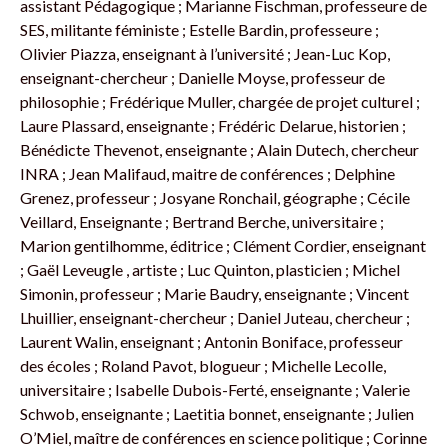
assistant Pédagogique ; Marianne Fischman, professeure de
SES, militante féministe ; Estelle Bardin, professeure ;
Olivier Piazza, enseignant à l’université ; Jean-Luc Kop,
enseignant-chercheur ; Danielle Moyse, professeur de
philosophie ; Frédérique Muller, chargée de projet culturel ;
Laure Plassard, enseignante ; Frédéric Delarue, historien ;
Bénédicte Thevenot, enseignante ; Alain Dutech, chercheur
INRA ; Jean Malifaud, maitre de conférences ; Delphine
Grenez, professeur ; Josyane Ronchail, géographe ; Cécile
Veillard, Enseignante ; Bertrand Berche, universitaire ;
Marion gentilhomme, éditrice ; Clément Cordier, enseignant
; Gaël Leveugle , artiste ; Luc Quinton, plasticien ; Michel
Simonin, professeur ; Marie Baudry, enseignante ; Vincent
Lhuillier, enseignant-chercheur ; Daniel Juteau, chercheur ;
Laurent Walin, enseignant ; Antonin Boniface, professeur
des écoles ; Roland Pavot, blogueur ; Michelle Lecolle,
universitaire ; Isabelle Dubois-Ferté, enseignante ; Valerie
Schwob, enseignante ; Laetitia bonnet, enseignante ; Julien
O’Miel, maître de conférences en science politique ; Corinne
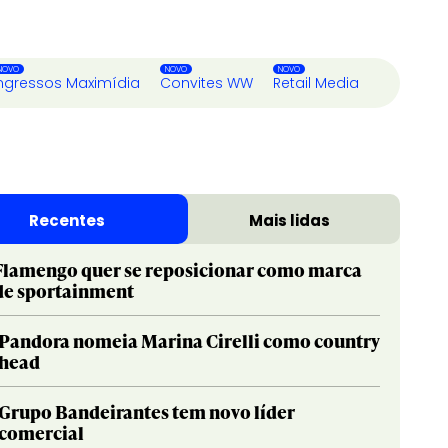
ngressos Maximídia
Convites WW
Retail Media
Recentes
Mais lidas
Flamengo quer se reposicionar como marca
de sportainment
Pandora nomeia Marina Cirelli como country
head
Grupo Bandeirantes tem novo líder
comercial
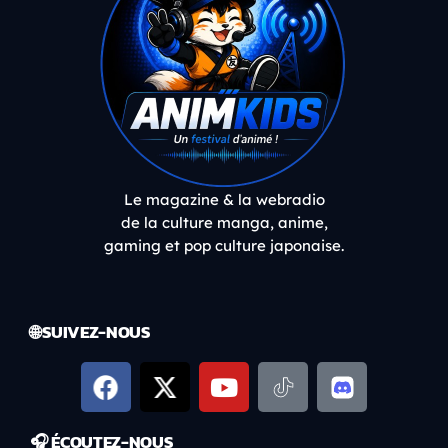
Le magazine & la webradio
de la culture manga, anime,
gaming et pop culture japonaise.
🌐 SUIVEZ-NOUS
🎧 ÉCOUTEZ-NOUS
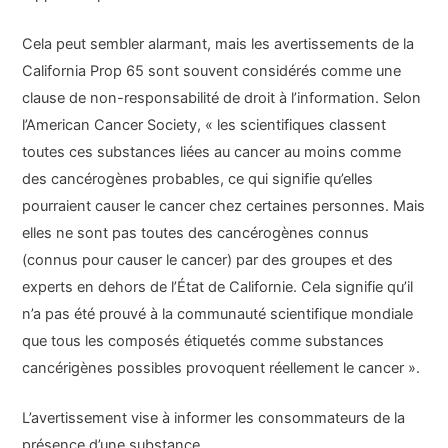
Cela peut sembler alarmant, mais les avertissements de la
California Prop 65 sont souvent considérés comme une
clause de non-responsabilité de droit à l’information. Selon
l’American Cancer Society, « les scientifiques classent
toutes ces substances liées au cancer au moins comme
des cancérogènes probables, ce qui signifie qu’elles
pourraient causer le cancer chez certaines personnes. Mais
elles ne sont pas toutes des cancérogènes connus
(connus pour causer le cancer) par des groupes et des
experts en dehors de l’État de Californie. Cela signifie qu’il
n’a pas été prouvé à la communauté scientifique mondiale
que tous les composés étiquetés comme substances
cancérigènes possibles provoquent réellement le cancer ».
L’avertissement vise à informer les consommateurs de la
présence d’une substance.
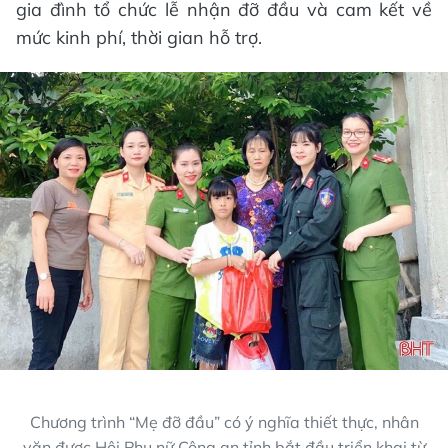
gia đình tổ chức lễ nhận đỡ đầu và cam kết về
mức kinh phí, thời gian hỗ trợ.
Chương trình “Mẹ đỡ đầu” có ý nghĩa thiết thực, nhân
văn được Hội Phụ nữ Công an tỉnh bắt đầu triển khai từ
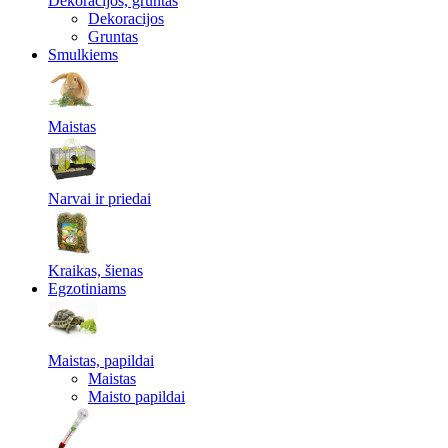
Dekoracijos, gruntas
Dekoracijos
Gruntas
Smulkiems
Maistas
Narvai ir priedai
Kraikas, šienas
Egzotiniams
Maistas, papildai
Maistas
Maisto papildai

────────────────

» **What the task requires**:
Write out all of the lines above again word for word, omitting the pictures.

» **The answer**:
assistant Pédagogique ; Marianne Fischman, professeure de
SES, militante féministe ; Estelle Bardin, professeure ;
Olivier Piazza, enseignant à l’université ; Jean-Luc Kop,
enseignant-chercheur ; Danielle Moyse, professeur de
philosophie ; Frédérique Muller, chargée de projet culturel ;
Laure Plassard, enseignante ; Frédéric Delarue, historien ;
Bénédicte Thevenot, enseignante ; Alain Dutech, chercheur
INRA ; Jean Malifaud, maitre de conférences ; Delphine
Grenez, professeur ; Josyane Ronchail, géographe ; Cécile
Veillard, Enseignante ; Bertrand Berche, universitaire ;
Marion gentilhomme, éditrice ; Clément Cordier, enseignant
; Gaël Leveugle , artiste ; Luc Quinton, plasticien ; Michel
Simonin, professeur ; Marie Baudry, enseignante ; Vincent
Lhuillier, enseignant-chercheur ; Daniel Juteau, chercheur ;
Laurent Walin, enseignant ; Antonin Boniface, professeur
des écoles ; Roland Pavot, blogueur ; Michelle Lecolle,
universitaire ; Isabelle Dubois-Ferté, enseignante ; Valerie
Schwob, enseignante ; Laetitia bonnet, enseignante ; Julien
O’Miel, maître de conférences en science politique ; Corinne
ngressos Maximídia
Convites WW
Retail Media
Recentes
Mais lidas
Flamengo quer se reposicionar como marca
de sportainment
Pandora nomeia Marina Cirelli como country
head
Grupo Bandeirantes tem novo líder
comercial
Le magazine & la webradio
de la culture manga, anime,
gaming et pop culture japonaise.
🌐 SUIVEZ-NOUS
🎧 ÉCOUTEZ-NOUS
Cela peut sembler alarmant, mais les avertissements de la
California Prop 65 sont souvent considérés comme une
clause de non-responsabilité de droit à l’information. Selon
l’American Cancer Society, « les scientifiques classent
toutes ces substances liées au cancer au moins comme
des cancérogènes probables, ce qui signifie qu’elles
pourraient causer le cancer chez certaines personnes. Mais
elles ne sont pas toutes des cancérogènes connus
(connus pour causer le cancer) par des groupes et des
experts en dehors de l’État de Californie. Cela signifie qu’il
n’a pas été prouvé à la communauté scientifique mondiale
que tous les composés étiquetés comme substances
cancérigènes possibles provoquent réellement le cancer ».
L’avertissement vise à informer les consommateurs de la
présence d’une substance.
gia đình tổ chức lễ nhận đỡ đầu và cam kết về
mức kinh phí, thời gian hỗ trợ.
Chương trình “Mẹ đỡ đầu” có ý nghĩa thiết thực, nhân
văn được Hội Phụ nữ Công an tỉnh bắt đầu triển khai từ
Dekoracijos, gruntas
Dekoracijos
Gruntas
Smulkiems
Maistas
Narvai ir priedai
Kraikas, šienas
Egzotiniams
Maistas, papildai
Maistas
Maisto papildai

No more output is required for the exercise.